↓↓↓

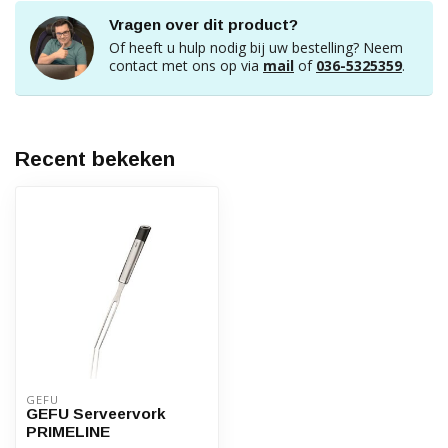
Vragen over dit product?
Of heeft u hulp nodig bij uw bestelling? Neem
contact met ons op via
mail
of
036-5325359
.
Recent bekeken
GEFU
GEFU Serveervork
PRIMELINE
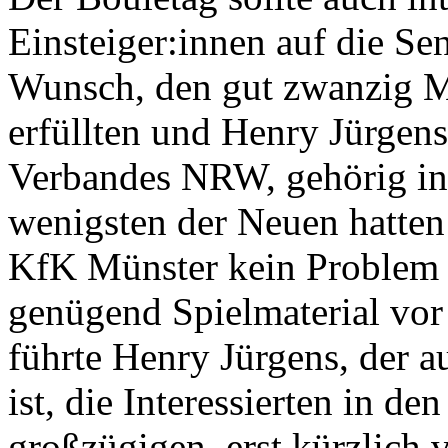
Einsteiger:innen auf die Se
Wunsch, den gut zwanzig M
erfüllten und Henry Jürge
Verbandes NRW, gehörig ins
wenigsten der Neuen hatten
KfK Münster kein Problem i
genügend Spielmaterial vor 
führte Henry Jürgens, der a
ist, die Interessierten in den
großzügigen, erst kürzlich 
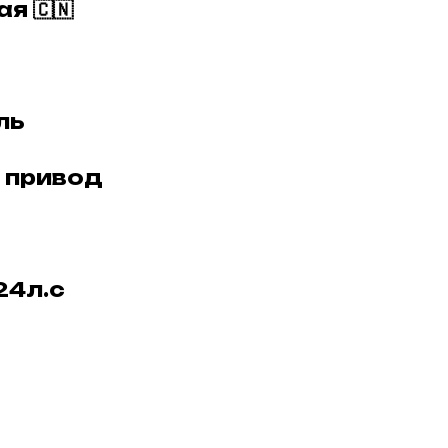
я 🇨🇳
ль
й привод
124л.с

↑↑↑
↓↓↓

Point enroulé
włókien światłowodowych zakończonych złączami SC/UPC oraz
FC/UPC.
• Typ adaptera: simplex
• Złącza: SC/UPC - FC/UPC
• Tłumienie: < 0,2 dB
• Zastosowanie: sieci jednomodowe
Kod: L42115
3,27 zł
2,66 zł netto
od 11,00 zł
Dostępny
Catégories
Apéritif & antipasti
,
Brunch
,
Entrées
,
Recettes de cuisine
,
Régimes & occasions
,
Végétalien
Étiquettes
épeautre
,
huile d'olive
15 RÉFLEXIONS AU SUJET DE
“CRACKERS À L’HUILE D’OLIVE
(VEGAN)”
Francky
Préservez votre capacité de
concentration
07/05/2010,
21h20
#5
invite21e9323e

↑↑↑
↓↓↓

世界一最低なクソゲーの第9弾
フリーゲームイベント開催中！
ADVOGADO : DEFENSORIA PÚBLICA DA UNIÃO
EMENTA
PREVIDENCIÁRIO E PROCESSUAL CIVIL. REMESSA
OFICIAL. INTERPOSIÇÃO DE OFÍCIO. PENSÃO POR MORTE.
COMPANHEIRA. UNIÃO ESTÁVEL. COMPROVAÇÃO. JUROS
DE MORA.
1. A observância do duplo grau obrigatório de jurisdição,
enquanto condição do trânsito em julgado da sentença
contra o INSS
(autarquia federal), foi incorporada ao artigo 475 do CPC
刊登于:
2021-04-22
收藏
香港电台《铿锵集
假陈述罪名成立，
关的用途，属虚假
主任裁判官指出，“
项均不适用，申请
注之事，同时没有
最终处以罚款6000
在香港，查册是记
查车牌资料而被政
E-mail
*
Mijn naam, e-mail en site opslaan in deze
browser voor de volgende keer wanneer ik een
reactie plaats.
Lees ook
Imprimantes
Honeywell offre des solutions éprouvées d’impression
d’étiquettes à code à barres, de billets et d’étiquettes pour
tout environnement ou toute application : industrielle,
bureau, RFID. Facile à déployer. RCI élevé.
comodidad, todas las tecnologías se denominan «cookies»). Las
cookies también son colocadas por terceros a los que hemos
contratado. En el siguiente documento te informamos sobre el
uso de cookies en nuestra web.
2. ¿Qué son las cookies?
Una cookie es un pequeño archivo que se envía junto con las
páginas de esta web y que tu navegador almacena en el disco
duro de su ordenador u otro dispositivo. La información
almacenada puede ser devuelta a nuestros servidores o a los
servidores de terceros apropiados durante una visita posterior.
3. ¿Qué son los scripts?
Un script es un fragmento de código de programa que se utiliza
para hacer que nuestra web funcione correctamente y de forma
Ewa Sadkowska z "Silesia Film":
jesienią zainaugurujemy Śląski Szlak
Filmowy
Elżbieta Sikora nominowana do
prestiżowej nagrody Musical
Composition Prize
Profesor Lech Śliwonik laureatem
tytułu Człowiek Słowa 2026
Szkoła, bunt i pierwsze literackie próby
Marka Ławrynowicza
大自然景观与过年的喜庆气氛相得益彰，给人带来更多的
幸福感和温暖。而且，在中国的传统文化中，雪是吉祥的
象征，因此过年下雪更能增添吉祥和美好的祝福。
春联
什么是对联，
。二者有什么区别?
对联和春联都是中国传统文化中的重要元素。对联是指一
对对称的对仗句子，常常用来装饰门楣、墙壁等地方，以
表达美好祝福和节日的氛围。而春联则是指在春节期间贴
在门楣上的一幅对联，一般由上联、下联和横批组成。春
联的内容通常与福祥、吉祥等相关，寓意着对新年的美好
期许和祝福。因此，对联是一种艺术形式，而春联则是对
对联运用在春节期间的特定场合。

↑↑↑

● **Your goal**:
Return, character for character, every line of the entries from the one containing "Point enroulé" through the one containing "invite21e9323e", including both of those lines.

● **Answer box**:
Point enroulé
włókien światłowodowych zakończonych złączami SC/UPC oraz
FC/UPC.
• Typ adaptera: simplex
• Złącza: SC/UPC - FC/UPC
• Tłumienie: < 0,2 dB
• Zastosowanie: sieci jednomodowe
Kod: L42115
3,27 zł
2,66 zł netto
od 11,00 zł
Dostępny
Catégories
Apéritif & antipasti
,
Brunch
,
Entrées
,
Recettes de cuisine
,
Régimes & occasions
,
Végétalien
Étiquettes
épeautre
,
huile d'olive
15 RÉFLEXIONS AU SUJET DE
“CRACKERS À L’HUILE D’OLIVE
(VEGAN)”
Francky
Préservez votre capacité de
concentration
07/05/2010,
21h20
#5
invite21e9323e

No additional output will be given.